- [WORK TO BE COMPLETED]:
Put this sentence from the approximation game article into Spanish: "For simplicity, we’ll stick to a positive r and positive fraction denominators throughout the article."

- [SELECTED EXCERPT]:

────────────────────

Approximation game

The number 22/7 and the pigeon flocks of Peter Gustav Lejeune Dirichlet

In some of the earlier articles on this blog, we talked about the nature of real numbers and the meanings of infinity. The theory outlined in these posts is interesting but also hopelessly abstract. It’s as if we’re inventing make-believe worlds that have no discernible connection to reality.

In today’s post, we’ll examine a cool counterexample: an outcome of an numerical experiment that can be backed up with fairly simple proofs, but that makes sense only if you take a step back to consider the construction of real numbers and rationals.

We start by picking a real number r. Your job is to approximate it as closely as possible using a rational fraction a / b with a reasonably small denominator. The approximation can’t be the same as r. Is this task easier if r itself is rational or irrational?

Make a guess and let’s dive in. For simplicity, we’ll stick to a positive r and positive fraction denominators throughout the article.

Defining “good”

For a chosen denominator b, it’s pretty easy to find the value of a that gets us the closest to the target r. We must consider two cases: the largest “low-side” fraction that’s still less than r; and the smallest “high-side” fraction greater than r. If there’s a rational fraction that matches r exactly, that solution is prohibited by the rules of the game; we need to pick one of the nearby values instead.

────────────────────

- [LISTED ENTRIES]:
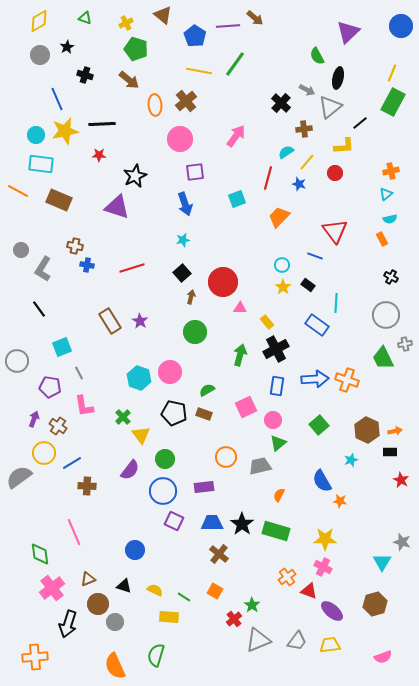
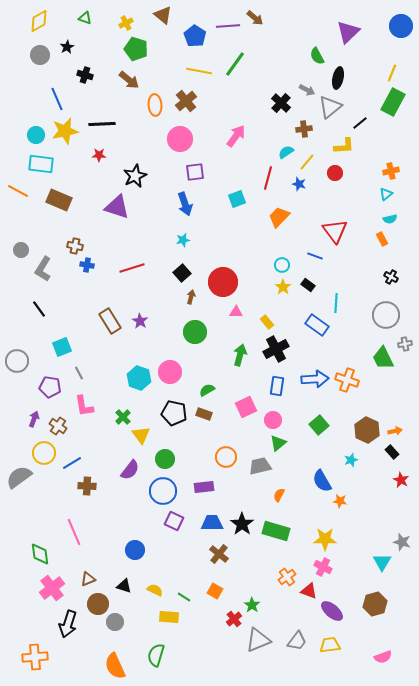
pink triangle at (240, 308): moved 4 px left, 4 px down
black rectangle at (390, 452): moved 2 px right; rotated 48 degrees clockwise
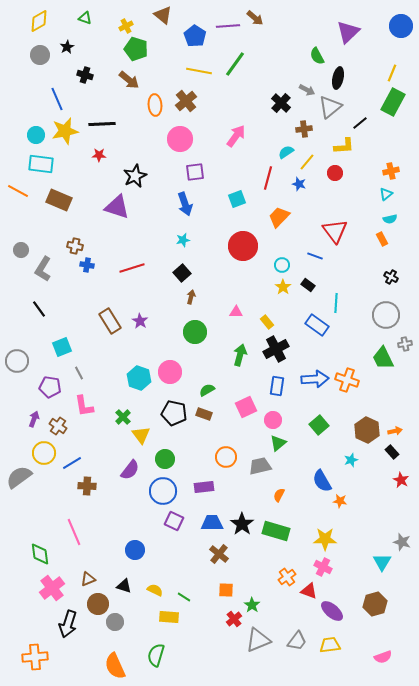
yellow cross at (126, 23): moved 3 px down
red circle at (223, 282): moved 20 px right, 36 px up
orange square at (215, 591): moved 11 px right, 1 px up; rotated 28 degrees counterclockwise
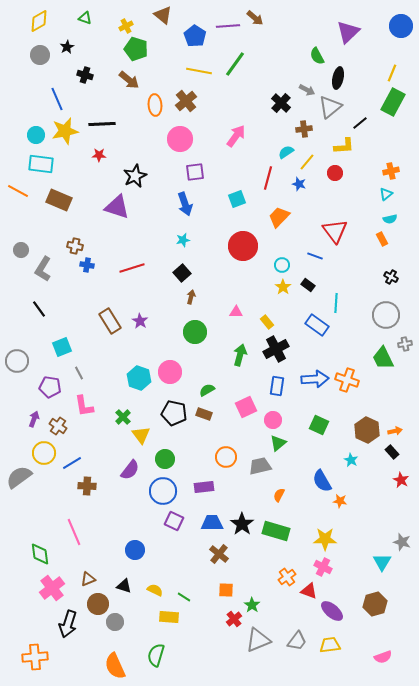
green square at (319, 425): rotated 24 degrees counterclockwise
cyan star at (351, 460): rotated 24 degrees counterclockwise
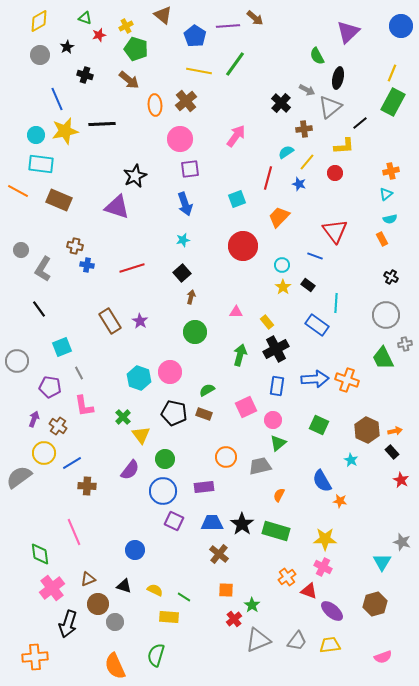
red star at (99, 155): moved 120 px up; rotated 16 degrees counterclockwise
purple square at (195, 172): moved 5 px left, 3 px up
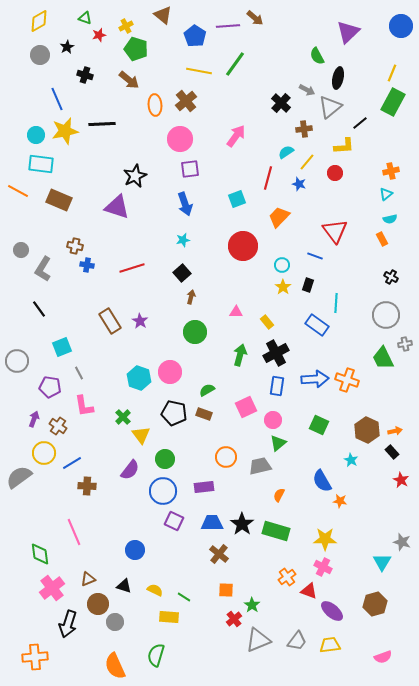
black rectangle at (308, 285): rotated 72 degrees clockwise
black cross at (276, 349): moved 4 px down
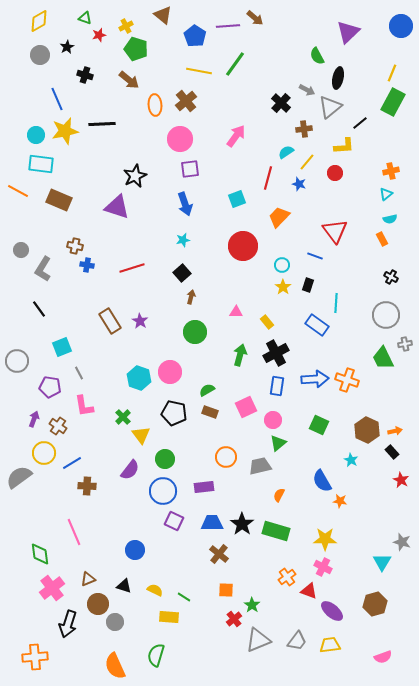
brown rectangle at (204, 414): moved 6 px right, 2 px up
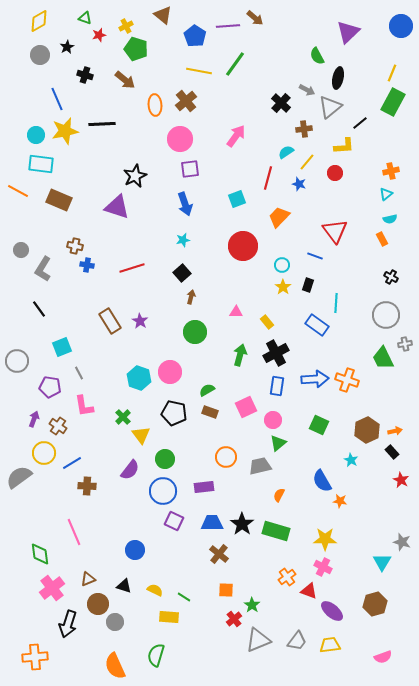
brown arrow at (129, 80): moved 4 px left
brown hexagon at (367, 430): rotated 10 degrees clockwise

────────────────────

- [SOLUTION FOR THIS EXERCISE]:
Para simplificar, nos limitaremos a un r positivo y a denominadores de fracción positivos a lo largo de todo el artículo.